Le Congo est, si on peut dire, le champion du monde des déplacés avec environ 3,7 millions de personnes concernées, selon un rapport récent du Conseil norvégien des réfugiés…
Ce sont des chiffres dont on n’arrive pas à prendre la mesure. Mais, si on prend en compte chaque enfant, chaque femme, chaque vieillard, tous complètement déracinés et qui ne savent pas comment ils vont survivre, c’est une somme de tragédies humaines qui est terrible. En tant que Congolais et Africain, ce qui me préoccupe beaucoup, c’est qu’on ne peut pas dresser un bilan de la situation sans envisager les conséquences d’un tel drame dans les 20 ou 30 prochaines années.
Il ne s’agit pas de traiter uniquement la question au plan humanitaire, mais également au plan social et sur le moyen et long terme.
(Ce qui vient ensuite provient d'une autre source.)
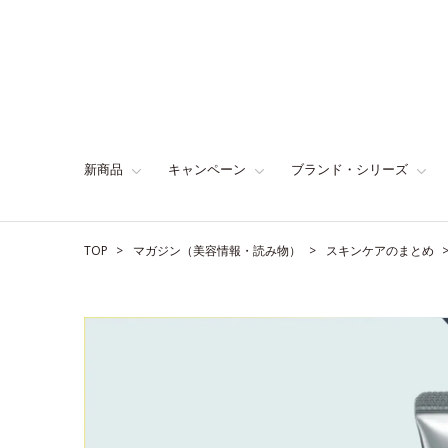
新商品
キャンペーン
ブランド・シリーズ
TOP
マガジン（美容情報・読み物）
スキンケアのまとめ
Ces déplacés et ces réfugiés sont des populations livrées à des violences et à des exactions de toutes sortes, qui ne vont pas à l’école et qui ont moins de 1 000 mots de vocabulaire.
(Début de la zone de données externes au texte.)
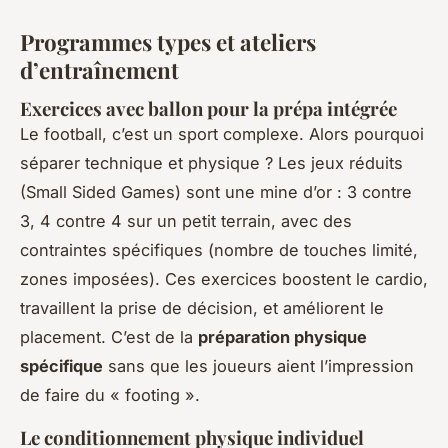
Programmes types et ateliers
d’entraînement
Exercices avec ballon pour la prépa intégrée
Le football, c’est un sport complexe. Alors pourquoi
séparer technique et physique ? Les jeux réduits
(Small Sided Games) sont une mine d’or : 3 contre
3, 4 contre 4 sur un petit terrain, avec des
contraintes spécifiques (nombre de touches limité,
zones imposées). Ces exercices boostent le cardio,
travaillent la prise de décision, et améliorent le
placement. C’est de la
préparation physique
spécifique
sans que les joueurs aient l’impression
de faire du « footing ».
Le conditionnement physique individuel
Il sera difficile de les réintégrer plus tard. Leur réintégration hypothèque la stabilité de tout le centre de l’Afrique. Il y aura toujours une fragilité et une instabilité qui pèseront sur l’avenir de toute la sous-région. Il est absolument impossible d’envisager une situation de paix et de développement à terme avec des réalités pareilles. C’est très préoccupant.